Today’s blockchain can confidently claim that it has the processing capacity needed to compete with existing financial infrastructure. Current production systems can handle tens of thousands of transactions per second, and future performance improvements will increase this capacity by orders of magnitude.

However, beyond sheer throughput, financial applications also require predictability. When a transaction is initiated—whether it is a trade, a bid, or an option exercise—reliably ensuring the time it is confirmed on-chain is critical for the normal operation of the financial system. If transactions face unpredictable delays—whether from malicious interference or accidental circumstances—many applications will be unable to operate normally. To make on-chain financial applications competitive, the blockchain must provide short-term guarantees for transaction on-chain: as soon as a valid transaction is submitted to the network, it must be ensured that it is packaged on-chain as quickly as possible.

Take an on-chain order book as an example. An efficient order book requires market makers to provide liquidity by continuously placing buy and sell orders. The core challenge for market makers is how to minimize the bid-ask spread (the difference between buy and sell prices) while avoiding adverse selection risks caused by disconnection from the market. To achieve this, market makers must constantly update their orders to reflect the latest market conditions. For example, when the Federal Reserve issues an announcement causing significant price swings, market makers need to update their orders immediately to the new prices. In such cases, if the transactions used to update orders cannot be instantly put on-chain, arbitrageurs will execute trades at outdated prices, incurring losses. Market makers are forced to widen their spreads to hedge against such risks, which reduces the competitiveness of on-chain trading platforms.

A predictable on-chain transaction mechanism can provide market makers with reliable guarantees, enabling them to respond quickly to off-chain events and maintain efficient on-chain markets.

The Gap Between Current State and Demand

Currently, existing public chains can only provide relatively reliable finality guarantees within a few seconds. This level of guarantee is sufficient for payment applications, but it is far from enough for many financial applications that require real-time responses from market participants. For example, in the order book scenario: for market makers, if arbitrageurs’ transactions can be prioritized and packaged into earlier blocks, then the guarantee of “on-chain within seconds” becomes meaningless. Without strong guarantees, market makers can only hedge the increased adverse selection risk by widening spreads and offering worse quotes, making on-chain trading less attractive compared to other venues with stronger guarantees.

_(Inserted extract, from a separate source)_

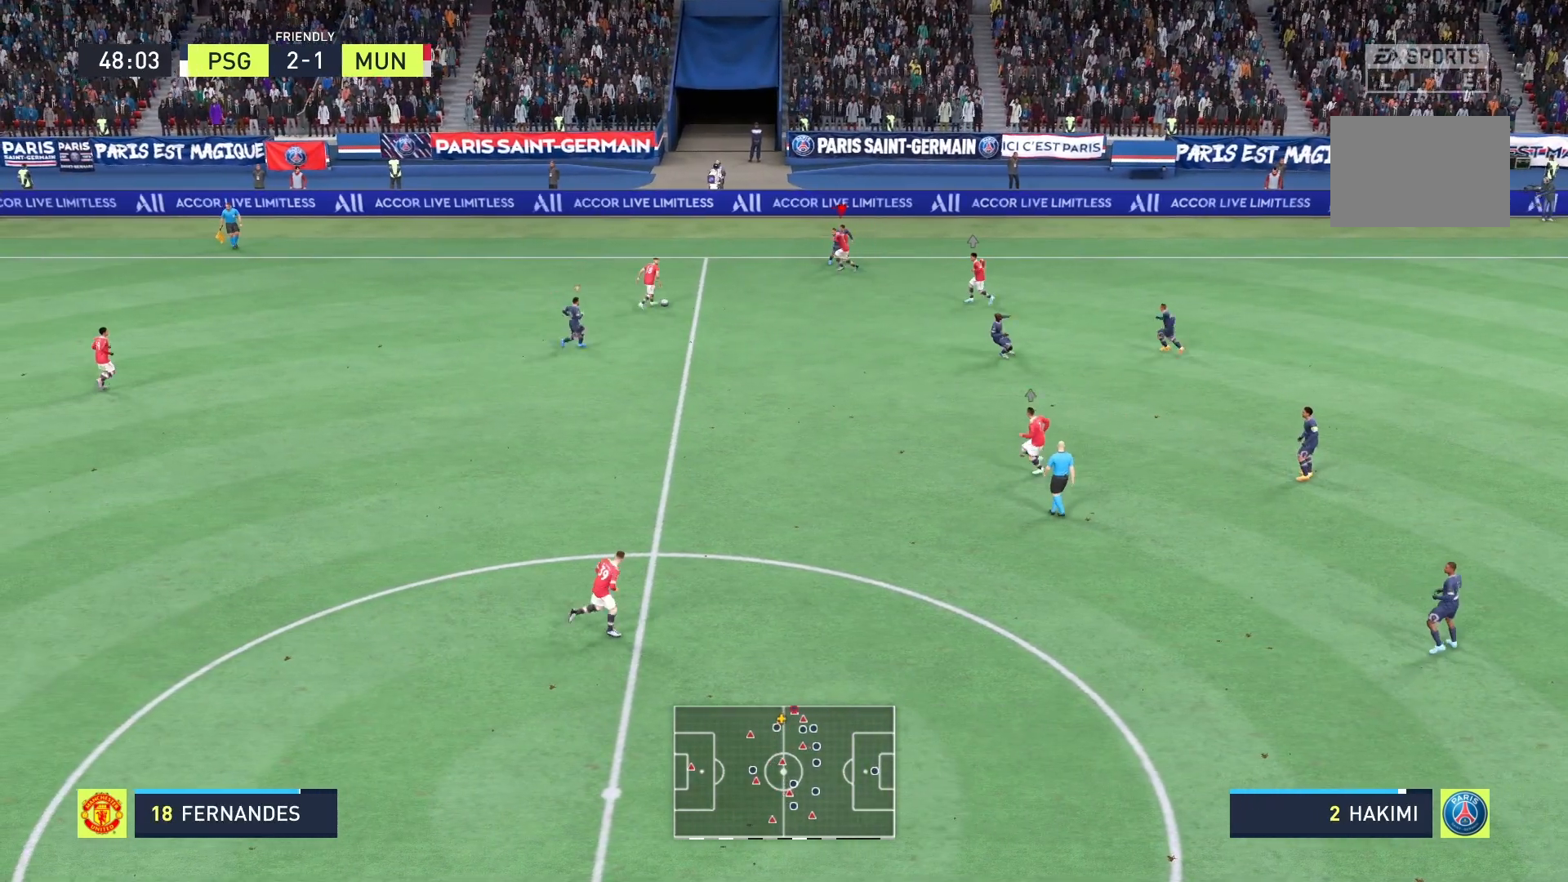
{"buttons": ["A", "R2"], "left_stick": "center", "right_stick": "center", "events": [[42, "left_stick", "center"]]}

If blockchain is to truly realize its vision of becoming the modern infrastructure for capital markets, developers must solve these issues to enable high-value applications like order books to flourish on-chain.

Where Is the Difficulty in Achieving Predictability?

Strengthening transaction on-chain guarantees on existing public chains to support such financial scenarios is extremely difficult. Many current protocols rely on a single node (the “block producer”) to decide which transactions are included within a given timeframe. While this design reduces engineering complexity, it also creates potential economic monopolies—block producers can extract value from this arrangement. Typically, during the window when a node is selected as the block producer, it has absolute control over which transactions are included in the block.

For public chains supporting various financial activities, block producers are in a privileged position. If a block producer refuses to include a certain transaction, users can only wait for the next block producer willing to include it. In permissionless networks, block producers inherently have incentives to extract value, known as miner extractable value (MEV). MEV is far more complex than just sandwich attacks on AMM trades. Even delaying the inclusion of a transaction by a few milliseconds can allow the block producer to profit significantly and severely reduce the efficiency of underlying applications. If the order book only prioritizes some traders’ transactions, it is unfair to all other participants. In extreme cases, malicious behavior by block producers can cause traders to abandon the platform altogether.

For example: when the Federal Reserve announces a rate hike, ETH’s price drops by 5% instantly. All market makers on the order book rush to cancel their existing orders and re-place new ones at the updated prices. Meanwhile, arbitrageurs submit trades trying to sell ETH at outdated prices. If this order book operates on a protocol with a single block producer, that node will have enormous power. It can directly censor all market makers’ cancellations, allowing arbitrageurs to earn huge profits; or it can partially censor or delay processing cancellations, releasing them only after arbitrageurs’ trades are on-chain; or it can even insert its own arbitrage trades, profiting fully from the price deviation.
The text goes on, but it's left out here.